The pictures look great, though.  The scrapbooks are filled with cute crafts.  I loved the compliments on how creative and fun the parties were.  Nobody knew that I had spent the morning of a birthday party barking orders at my husband and yelling at the kids for spilling cheerios after I had just vacuumed.  And for what?  Elmo plates and color-coordinated napkins. The pictures don't show the crying birthday child and the grumpy momma.

Do you know what we do too much of?  Comparing ourselves.  We try to live up to Pinterest expectations.  We are told that time flies so we try to cram as much as possible into 18 short years.  Who ever gave us the ridiculous idea that we have to do it all?  I don't know if anyone can possibly have the time to grow AND make their own baby food AND be a crazy coupon lady AND home school AND bake 87 cupcakes for tomorrow's birthday party.  What?  Your baby doesn't know sign language?  You're 2 year old can't read?  Your 4 year old doesn't play the violin?  What is your malfunction?! 



My good friend had excellent advice:  choose just a few things and do them well.  Take on too much and something will suffer - usually your sanity.  But don't take that too lightly because it could also be your marriage ... or your relationship with your children.  Who wants to be remembered by their children as an angry and stressed out mom? 

So listen to me.
Stop comparing. 
YOU DON’T HAVE TO DO IT ALL. 
If you like making things and art is fun for your kids – do that.  If you like planning parties, then do it.  If not, your 2 year old could care less if you have Elmo or Big Bird plates.  Give the kid a cupcake and he'll be happy.  Don’t try to be something or someone you are not.  YOU ARE EXACTLY WHAT YOUR KID NEEDS.  Our children will be ok because of us and in spite of us.  God is faithful and He will fill in the gaps.  Isn’t that what He does?  He makes up for our lack. 

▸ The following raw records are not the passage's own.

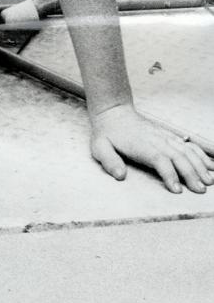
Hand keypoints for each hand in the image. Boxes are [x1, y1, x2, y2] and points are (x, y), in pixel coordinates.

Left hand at [90, 102, 213, 193]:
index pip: (159, 159)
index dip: (169, 174)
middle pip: (178, 157)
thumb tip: (120, 176)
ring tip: (209, 181)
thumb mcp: (100, 147)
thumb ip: (109, 161)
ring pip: (186, 151)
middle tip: (200, 190)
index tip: (177, 190)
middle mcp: (156, 140)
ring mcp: (164, 137)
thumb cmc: (107, 133)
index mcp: (141, 145)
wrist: (114, 112)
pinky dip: (200, 155)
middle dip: (191, 174)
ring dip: (199, 166)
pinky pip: (188, 145)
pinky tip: (210, 165)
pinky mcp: (168, 136)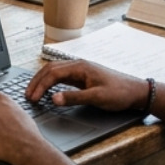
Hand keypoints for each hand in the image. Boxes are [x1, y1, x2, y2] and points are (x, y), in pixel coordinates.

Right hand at [27, 60, 147, 112]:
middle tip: (27, 95)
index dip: (40, 86)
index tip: (32, 98)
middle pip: (50, 70)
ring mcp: (80, 71)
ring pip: (54, 72)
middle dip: (36, 82)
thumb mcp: (97, 98)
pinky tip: (48, 90)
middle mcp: (78, 66)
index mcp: (80, 67)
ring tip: (33, 93)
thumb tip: (53, 99)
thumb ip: (74, 98)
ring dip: (42, 81)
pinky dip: (51, 83)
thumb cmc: (120, 93)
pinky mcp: (83, 77)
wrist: (137, 92)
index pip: (52, 73)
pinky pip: (61, 77)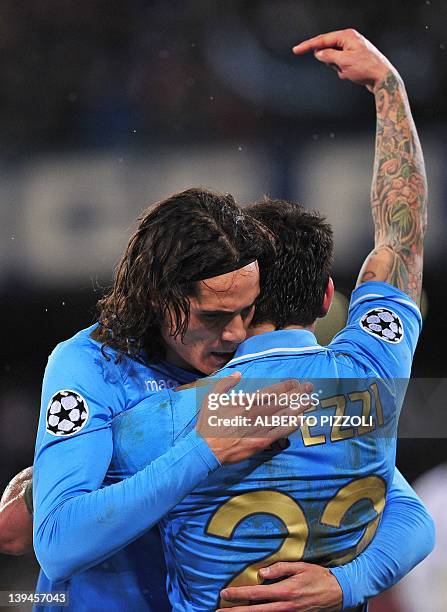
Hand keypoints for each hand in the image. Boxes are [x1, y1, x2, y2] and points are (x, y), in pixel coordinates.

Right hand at [196, 374, 312, 463]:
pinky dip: (291, 425)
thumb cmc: (208, 423)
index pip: (271, 391)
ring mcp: (260, 428)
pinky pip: (280, 432)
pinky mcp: (261, 442)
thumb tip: (238, 375)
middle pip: (281, 401)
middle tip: (309, 388)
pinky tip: (300, 420)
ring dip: (298, 407)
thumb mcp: (211, 398)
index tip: (295, 382)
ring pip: (284, 415)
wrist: (205, 449)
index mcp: (245, 402)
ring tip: (310, 401)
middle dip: (297, 394)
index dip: (285, 386)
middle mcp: (255, 413)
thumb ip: (225, 384)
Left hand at [218, 561, 342, 611]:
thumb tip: (261, 573)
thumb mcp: (300, 567)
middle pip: (255, 611)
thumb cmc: (318, 576)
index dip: (239, 595)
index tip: (224, 594)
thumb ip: (279, 569)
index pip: (256, 593)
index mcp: (285, 591)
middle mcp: (285, 606)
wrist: (338, 593)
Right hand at [293, 29, 396, 92]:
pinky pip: (340, 65)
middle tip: (341, 68)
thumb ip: (328, 56)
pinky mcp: (354, 58)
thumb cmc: (366, 68)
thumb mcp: (343, 62)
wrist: (383, 78)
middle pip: (328, 49)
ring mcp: (352, 48)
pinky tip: (352, 74)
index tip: (296, 50)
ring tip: (349, 72)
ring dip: (337, 68)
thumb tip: (318, 53)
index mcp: (347, 36)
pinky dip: (343, 71)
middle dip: (329, 61)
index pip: (322, 40)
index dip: (308, 46)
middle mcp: (349, 39)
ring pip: (333, 59)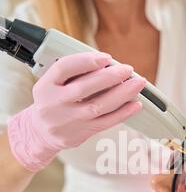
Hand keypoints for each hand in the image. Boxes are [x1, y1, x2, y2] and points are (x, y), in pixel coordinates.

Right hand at [8, 52, 145, 171]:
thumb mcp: (51, 84)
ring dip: (122, 94)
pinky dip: (122, 113)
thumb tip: (108, 64)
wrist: (41, 133)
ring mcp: (68, 121)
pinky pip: (105, 123)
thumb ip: (72, 74)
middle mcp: (54, 104)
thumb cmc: (52, 101)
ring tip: (138, 83)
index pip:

What they say is true.  Eighteen years whizzes by.  The only way to slow it down is to jump off and bail the runaway train.  Learn to love the simplicity.  The slow, every day mundane of watching the ants and splashy splashy baths and bedtime stories - all 12 of them.  Those are the things I miss.  Those are the things I wish I hadn't rushed through.   There's holiness there if we stop long enough to notice.

"Life is our only dessert.  Too brief...too sweet...too delectable to hurry."